Consecutive indoor scene images:
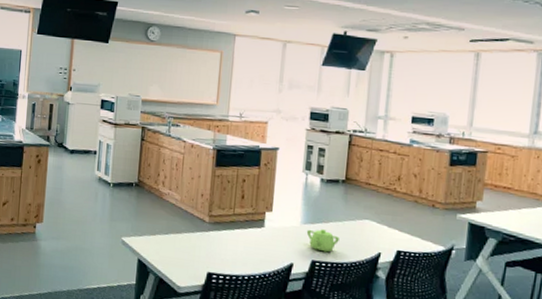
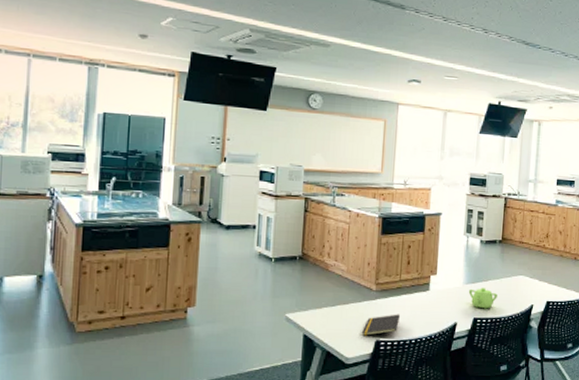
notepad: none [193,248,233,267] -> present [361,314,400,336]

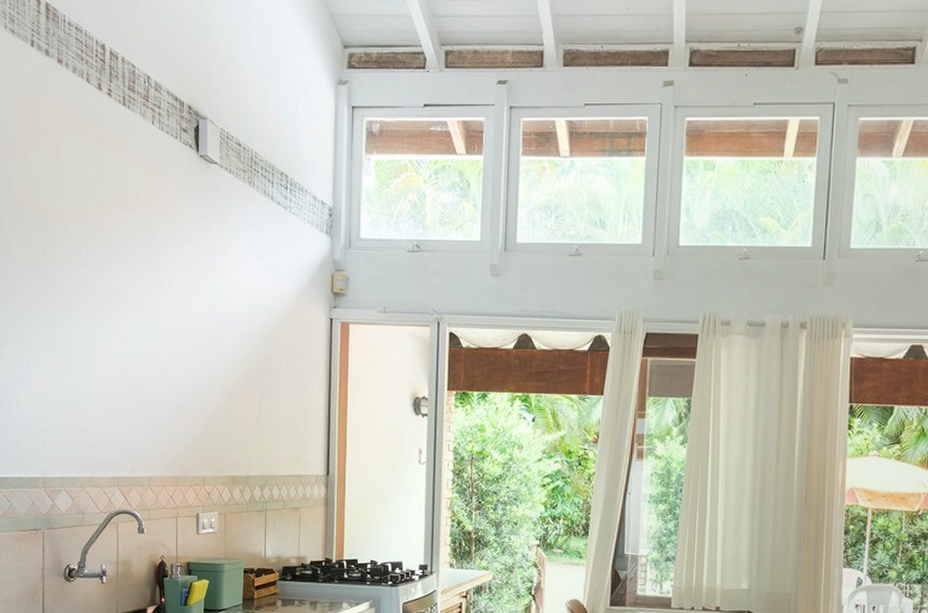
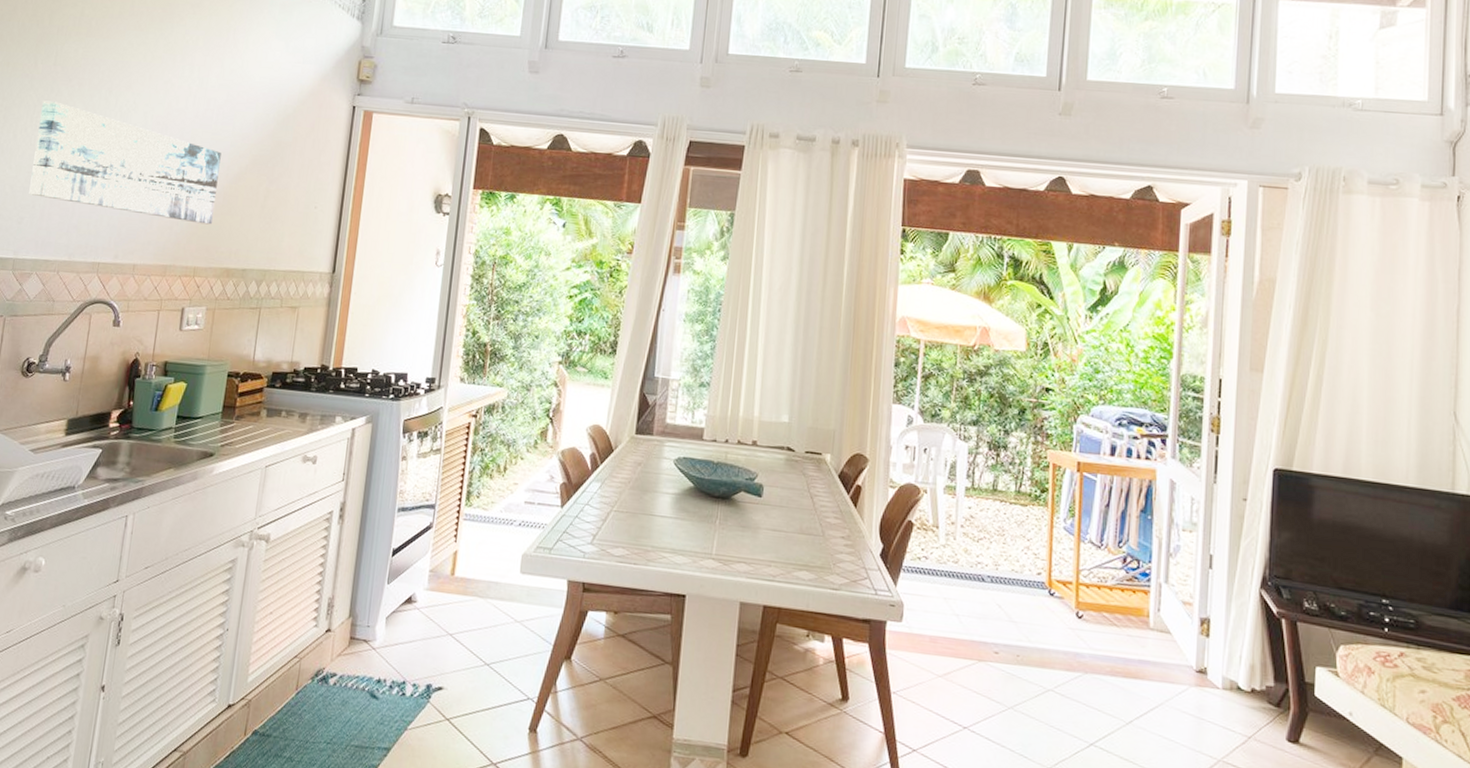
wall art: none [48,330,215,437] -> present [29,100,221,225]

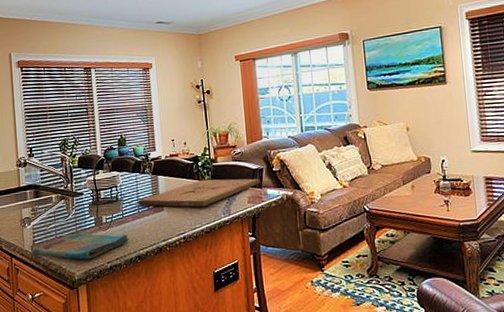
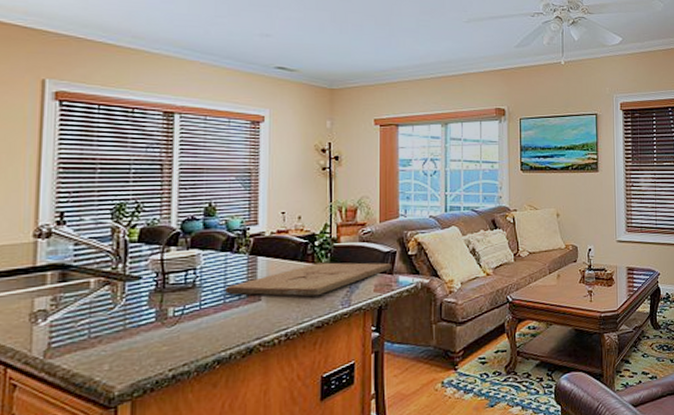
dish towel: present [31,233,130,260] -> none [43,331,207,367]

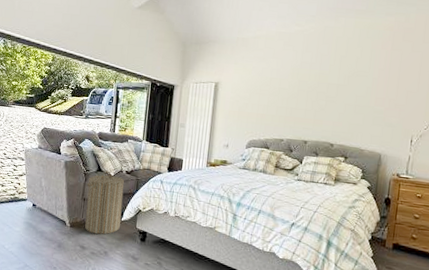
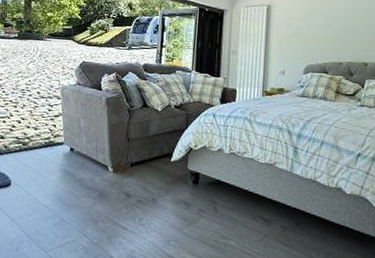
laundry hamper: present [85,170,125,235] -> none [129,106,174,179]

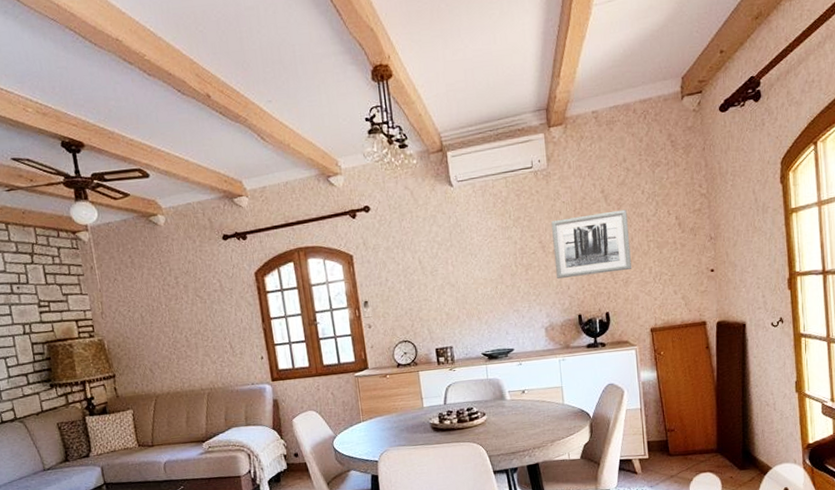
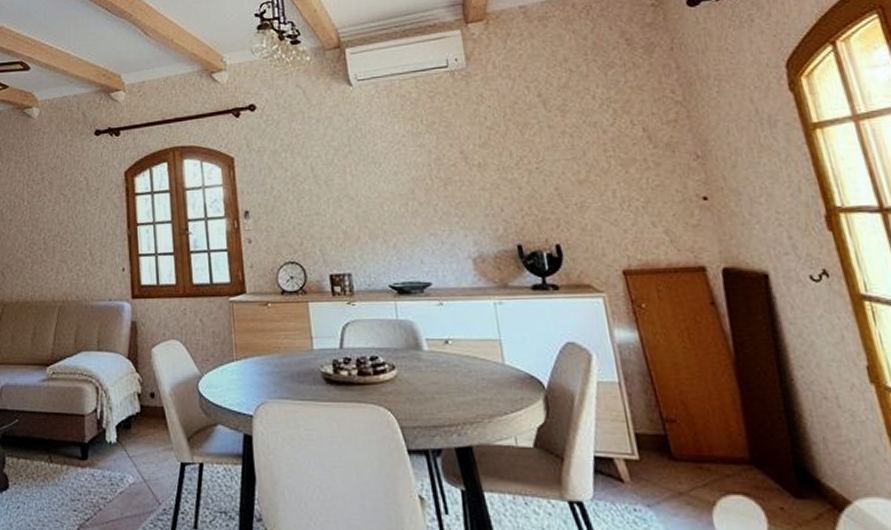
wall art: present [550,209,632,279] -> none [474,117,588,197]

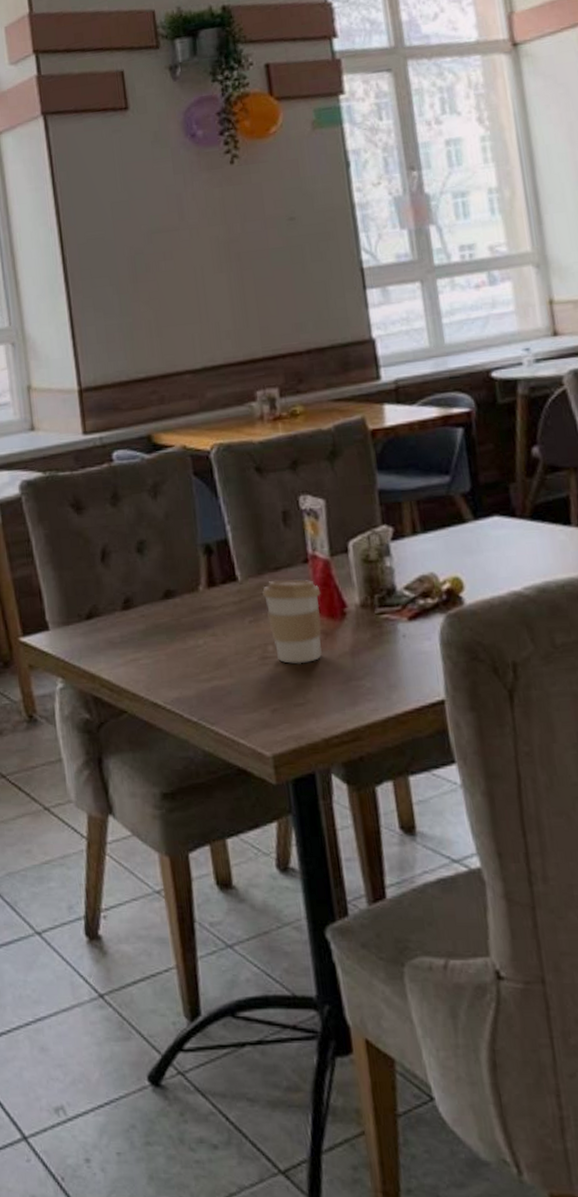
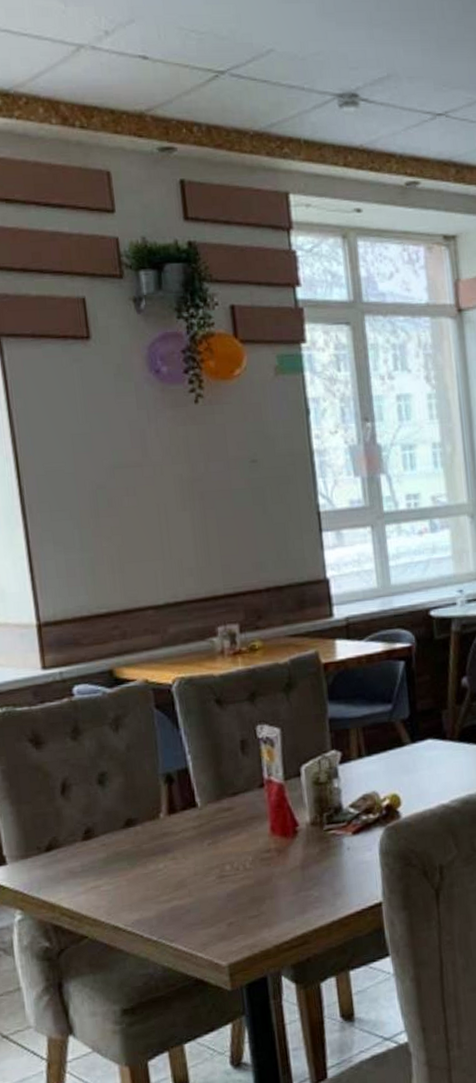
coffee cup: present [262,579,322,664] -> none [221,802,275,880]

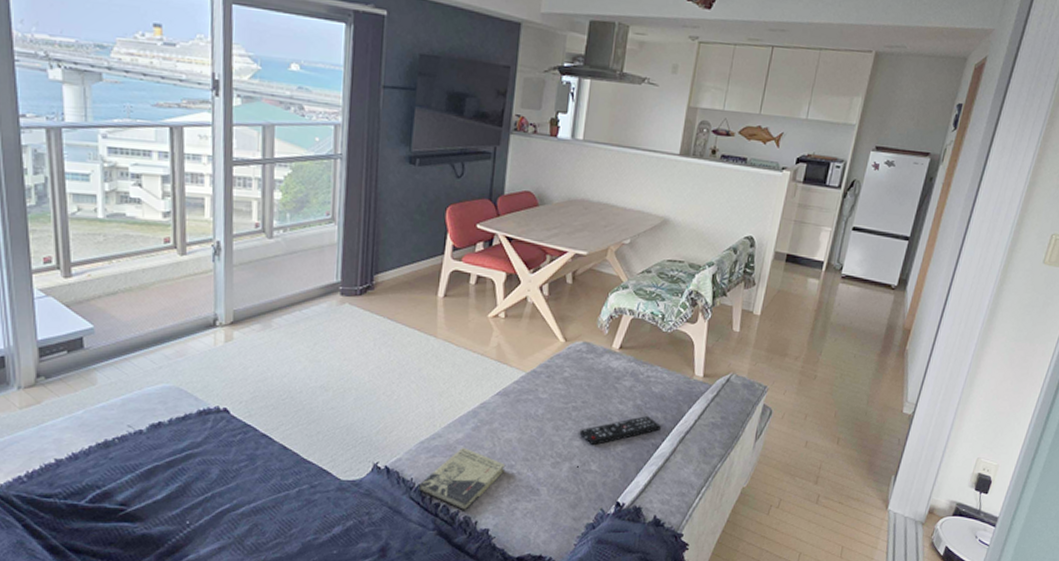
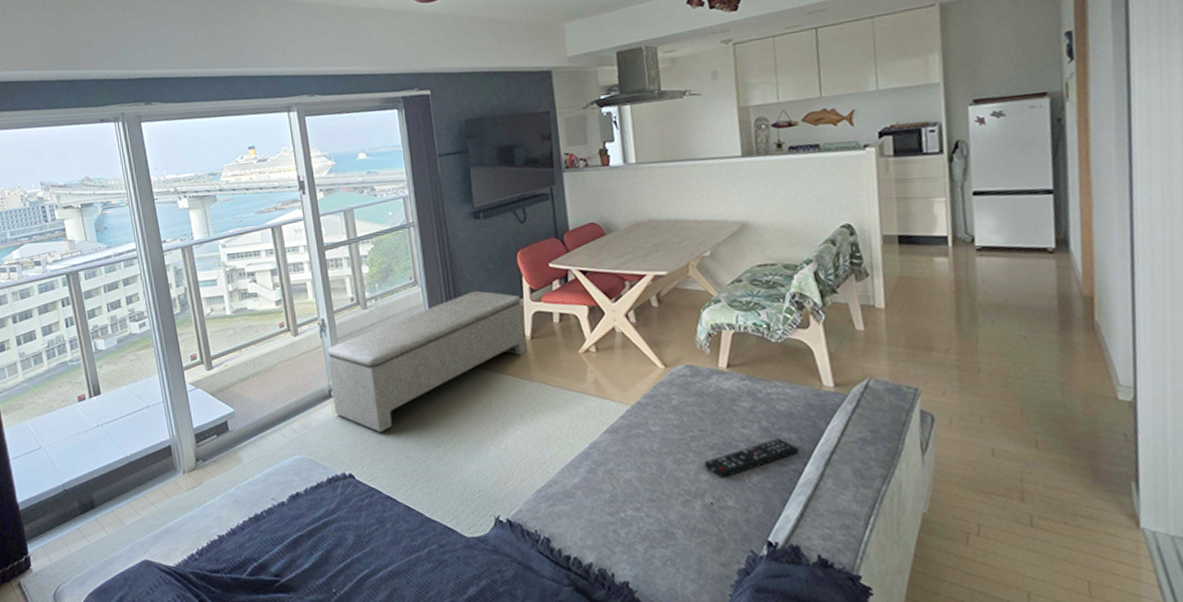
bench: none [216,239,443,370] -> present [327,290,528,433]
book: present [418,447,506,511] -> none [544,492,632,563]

What to work on =>
Where the string "wall" occurs in the data, return the whole line.

Response to the exercise =>
wall art: none [48,330,215,437] -> present [29,100,221,225]
wall art: present [550,209,632,279] -> none [474,117,588,197]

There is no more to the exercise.